The Los Angeles Metro board of directors voted Thursday to approve increases in Metro bus fares later this year.
The fare increase option approved by Metro raised the base fare price for a bus ride from $1.50 to $1.75. Fares for kindergarten through 12th grade students will remain unchanged while those for students in college and vocational schools will be discussed in the coming weeks, according to the Metro Board blog.
The board also voted to postpone fare increases for 2017 and 2020 so other options for raising revenue could be investigated.
Currently, Metro passengers pay 25.9 percent of operating costs, which is not sustainable in the long term, said Metro spokesman Paul Gonzales.
With the fare increase, the federal government will pay two-thirds of Metro’s operating costs and passengers will pay the remaining third through fares, Gonzales said.
He said Metro’s budget is currently balanced, but they expect it to change in the future. Metro estimates an operating budget deficit of $36.8 million by the 2017 fiscal year, and a deficit of $225.8 million by the 2022 fiscal year, he said.
Gonzales said that, without the fare increases, Metro would have to cut service by 1 million service hours, which translates to a loss of 1,000 employees, 575 buses and 260,000 rail service hours.
Karina Riyadi, a first-year undeclared student, said she would not want to take the bus because of the raised bus fares. She said she is from the San Fernando Valley, and already has to take two different buses if she wants to take public transportation home.
Riyadi added that she thinks it is already difficult to use public transportation in Los Angeles because the city is so wide, but that this will discourage her even more.
“I (won’t) want to go through the hassle. … I might as well spend that money on gas,” she said.
In fall quarter of 2013, 1,214 students bought Go Metro passes, according to the 2013 UCLA Commuter Guide. Go Metro passes are quarterly passes which students can use to travel on all Metro bus and rail lines.
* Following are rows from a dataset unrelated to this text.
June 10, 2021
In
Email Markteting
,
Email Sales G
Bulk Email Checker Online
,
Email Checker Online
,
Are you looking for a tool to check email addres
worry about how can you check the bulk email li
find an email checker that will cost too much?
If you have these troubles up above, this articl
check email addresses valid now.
UCLA Transportation will continue to subsidize 50 percent of the cost of a Go Metro pass for UCLA students, UCLA spokesman Tod Tamberg said in an email statement.
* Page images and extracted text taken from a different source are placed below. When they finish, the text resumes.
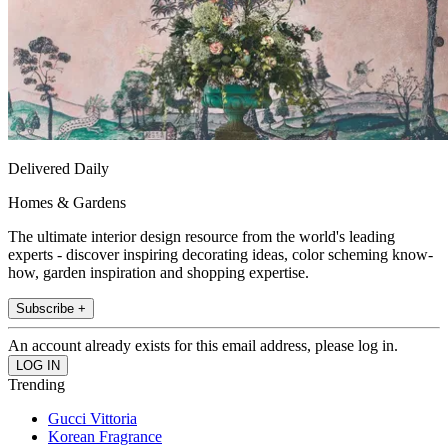
Delivered Daily
Homes & Gardens
The ultimate interior design resource from the world's leading
experts - discover inspiring decorating ideas, color scheming know-
how, garden inspiration and shopping expertise.
Subscribe +
An account already exists for this email address, please log in.
Trending
Gucci Vittoria
Korean Fragrance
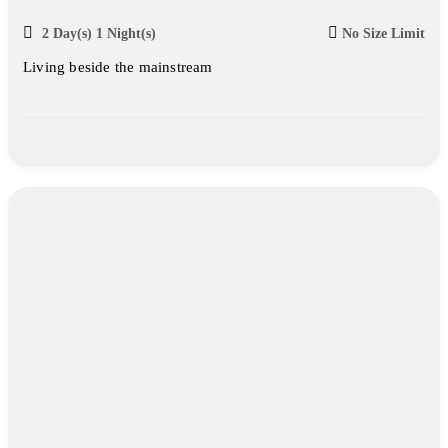
2 Day(s) 1 Night(s)
No Size Limit
Living beside the mainstream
Jinky Lim, a fifth-year Asian-American studies student, said the Metro fare increase would not effect her because she buys a quarterly $50 pass from the UCLA Central Ticket Office.
Lim said she appreciates the bus service, but does see some problems in the ease with which people can ride them.
“I have to say, though, it’s still cheaper than the Santa Ana (bus lines). There, it’s $2,” she said.
Fare increases will take place no later than September of 2014, Metro officials said.